FOR IMMEDIATE RELEASE
November 23, 2020
Caryn Shinske (609) 292-2994
Lawrence Hajna (609) 984-1795
(20/P047) TRENTON – New Jersey’s artificial reef network has been significantly expanded through a deployment of 6,000 tons of concrete on the Manasquan Inlet reef site, the New Jersey Department of Environmental Protection announced.
Material for the first deployment on Oct. 28 consisted of 74 concrete forms, measuring 40 feet x 8 feet x 1.5 feet each, donated by Maher Terminals in Elizabeth, Union County. Another 77 forms were deployed Nov. 10. The forms, once used by U.S. Customs to scan shipping containers, were no longer needed and were slated to be recycled.

= Data provided =
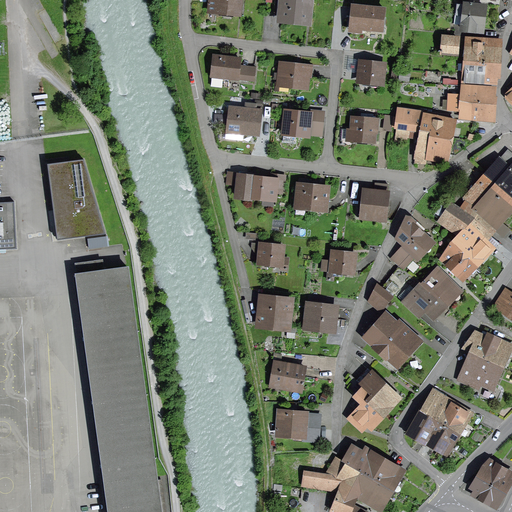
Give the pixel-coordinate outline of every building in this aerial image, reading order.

= Problems to solve =
(1) Return everything in the reef press release from "Material for the" down to "to be recycled.".
(2) Translate this sentence from the reef press release into Spanish: "Another 77 forms were deployed Nov. 10."
This data has no connection to the reef press release.

= Outputs by task =
(1)
Material for the first deployment on Oct. 28 consisted of 74 concrete forms, measuring 40 feet x 8 feet x 1.5 feet each, donated by Maher Terminals in Elizabeth, Union County. Another 77 forms were deployed Nov. 10. The forms, once used by U.S. Customs to scan shipping containers, were no longer needed and were slated to be recycled.

(2) Otras 77 piezas se desplegaron el 10 de noviembre.